TEXTO FORNECIDO |
========

visíveis, da obra feita, da sua inteligência fulgurante, dos dotes para
escrever, do seu papel de insigne Embaixador deste país sem rumo, que não me
resta senão falar da amizade que entre nós existia.
Conheci-o já
tarde na vida, aqui em Portugal e nas suas vindas a Lisboa e nas minhas idas a
casa dele em Tomar. Almoçávamos quase a cada 3 semanas e tínhamos uma vasta
correspondência por e-mail, quase diária, seguramente semanal.
Comentava no meu
blogue, profícuo em artigos, escritos, poemas, histórias e trocávamos a
propósito de cada tema nele tratado, as nossas ideias, as críticas, as
concordâncias e novas sugestões para as conversas dos próximos encontros.
Concordávamos
quase em tudo, o que foi uma surpresa bem grande para mim, para além de
gratificante por ter mais 17 anos do que eu, mas sobretudo pela frescura,
modernidade, ousadia e enorme amizade que transmitia na nossa relação.
E quando soube da
queda e das respectivas consequências e numa visita com ele ainda lúcido que fiz
ao Hospital, senti que o iria perder para sempre.

========

CONTEÚDO DO MATERIAL |
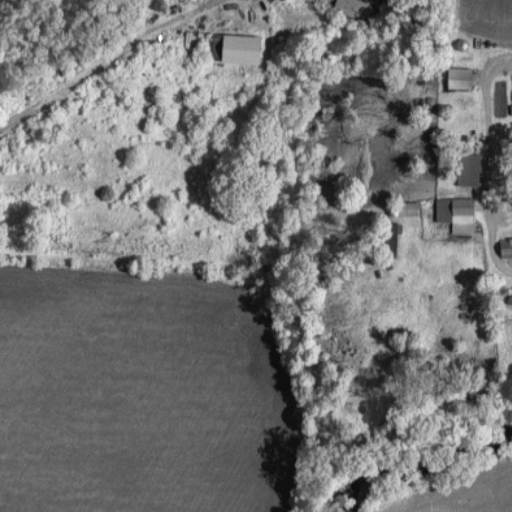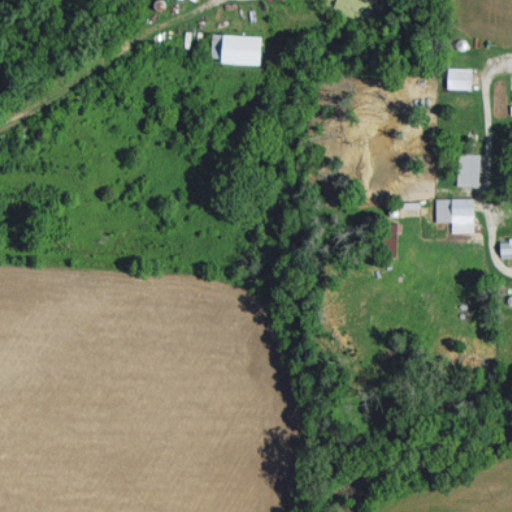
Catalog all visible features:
road: (193, 10)
building: (240, 48)
road: (511, 54)
building: (462, 76)
road: (487, 162)
building: (471, 167)
building: (458, 212)
building: (507, 246)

========

TAREFA PROPOSTA | Segundo o texto fornecido, com que frequência aconteciam os almoços mencionados? O material não tem qualquer relação com o texto.

RESPOSTA ESCRITA | Quase a cada 3 semanas.